Article summary
- Private firms in Nigeria can begin importing fuel from June 2023, as the Nigerian National Petroleum Company Limited (NNPCL) transitions from crude oil swap contracts to cash payments for fuel imports.
- Mele Kyari, the Group Chief Executive Officer of NNPCL, announced the change during an interview with Reuters on June 3. This move aligns with President Bola Tinubu’s plan to deregulate the fuel market and alleviate the government’s financial burden.
- By allowing private companies to import the majority of gasoline, NNPC aims to pay for its purchases in cash and reduce its reliance on crude oil swap contracts. This development opens the market for new entrants and promotes a more self-regulated and competitive fuel industry in Nigeria.
Private firms in Nigeria will have the opportunity to import fuel starting from June 2023, as the Nigerian National Petroleum Company Limited (NNPCL) plans to end crude oil swap contracts and switch to cash payments for fuel imports.
The announcement was made by Mele Kyari, the Group Chief Executive Officer of NNPCL, during an interview with Reuters on June 3. This move is in line with President Bola Tinubu’s efforts to deregulate the fuel market and alleviate the financial burden on the government.
Reuters quoted Kyari saying:
- “In the last four months, we practically terminated all Direct Sale Direct Purchase (DSDP) contracts. And we now have an arm’s-length process where we can pay cash for the imports.
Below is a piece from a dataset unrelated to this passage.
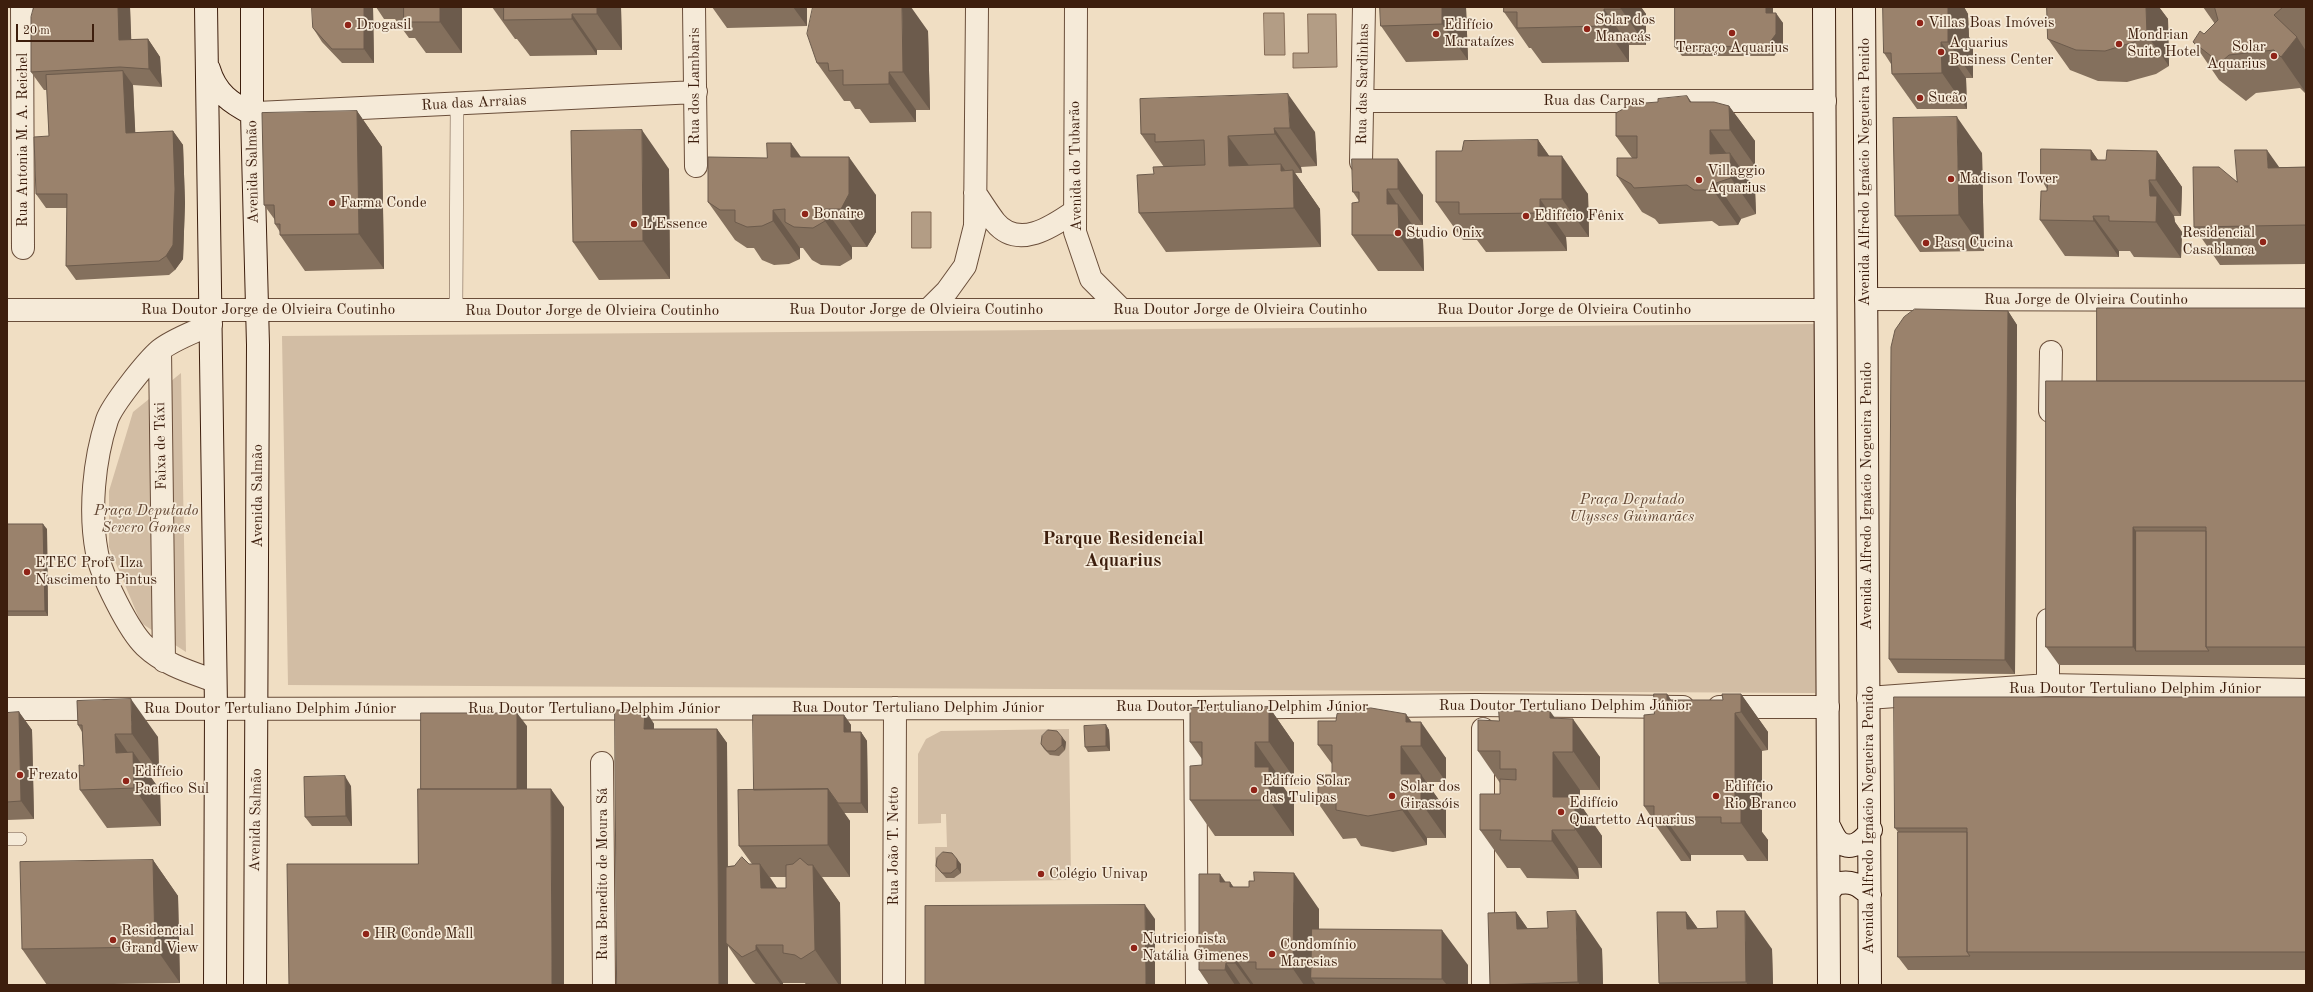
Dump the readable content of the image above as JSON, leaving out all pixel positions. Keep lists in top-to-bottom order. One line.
{"streets":{"street":["Rua das Sardinhas","Rua dos Lambaris","Rua das Carpas","Rua das Arraias","Rua Antonia M. A. Reichel","Avenida do Tubarão","Avenida Salmão","Avenida Alfredo Ignácio Nogueira Penido","Rua Jorge de Olvieira Coutinho","Rua Doutor Jorge de Olvieira Coutinho","Faixa de Táxi","Rua Doutor Tertuliano Delphim Júnior","Rua João T. Netto","Rua Benedito de Moura Sá"]},"crossings":[["Rua das Sardinhas","Rua das Carpas"],["Rua dos Lambaris","Rua das Arraias"],["Rua das Arraias","Avenida Salmão"],["Avenida do Tubarão","Rua Doutor Jorge de Olvieira Coutinho"],["Avenida Salmão","Rua Doutor Jorge de Olvieira Coutinho"],["Avenida Salmão","Rua Doutor Tertuliano Delphim Júnior"],["Avenida Alfredo Ignácio Nogueira Penido","Rua Jorge de Olvieira Coutinho"],["Avenida Alfredo Ignácio Nogueira Penido","Rua Doutor Tertuliano Delphim Júnior"],["Rua Doutor Tertuliano Delphim Júnior","Rua João T. Netto"]],"districts":["Parque Residencial Aquarius"],"parks":["Praça Deputado Ulysses Guimarães","Praça Deputado Severo Gomes"],"places":["Villas Boas Imóveis","Drogasil","Solar dos Manacás","Terraço Aquarius","Edifício Marataízes","Mondrian Suite Hotel","Aquarius Business Center","Solar Aquarius","Sucão","Madison Tower","Villaggio Aquarius","Farma Conde","Bonaire","Edifício Fênix","L'Essence","Studio Onix","Residencial Casablanca","Pasq Cucina","ETEC Profª Ilza Nascimento Pintus","Frezato","Edifício Pacífico Sul","Edifício Solar das Tulipas","Solar dos Girassóis","Edifício Rio Branco","Edifício Quartetto Aquarius","Colégio Univap","HR Conde Mall","Residencial Grand View","Nutricionista Natália Gimenes","Condomínio Maresias"],"scale_bar":"20 m"}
- “This is the first time NNPC has said it is terminating crude swap contracts. By importing less gasoline as private companies import the bulk, NNPC will be able to pay for its purchases in cash.”
According to Reuters, NNPC was still allocating crude for fuel swaps for July loading, though less than in previous months. In its report detailing March crude oil loadings, NNPC also allocated crude to the swap contracts held by the consortiums.
Nairametrics had earlier reported that Mele Kyari had told Nigerians that there will be new entrants into the market, following the recent decision to increase fuel pump prices. He told Arise TV in a recent interview:
- “Investors’ reluctance to come into the market all along was the subsidy regime and that regime does not guarantee repayments back to those who provided the product at subsidized prices. Now that the market regulates itself, oil marketing companies can actually import products or produce locally. They can take the product into the market, sell it and get their money back.”
What you should know
In the Arise TV interview, Kyari said that by law, NNPCL cannot do more than 30% of the market going forward. He highlighted the fact that as soon as the market stabilizes, oil marketing companies will be able to come in.
Recently, Nigeria’s House of Representatives mandated the Federal Government to suspend all Direct Sales Direct Purchase (DSDP) contracts, following the removal of fuel subsidy by the Tinubu administration.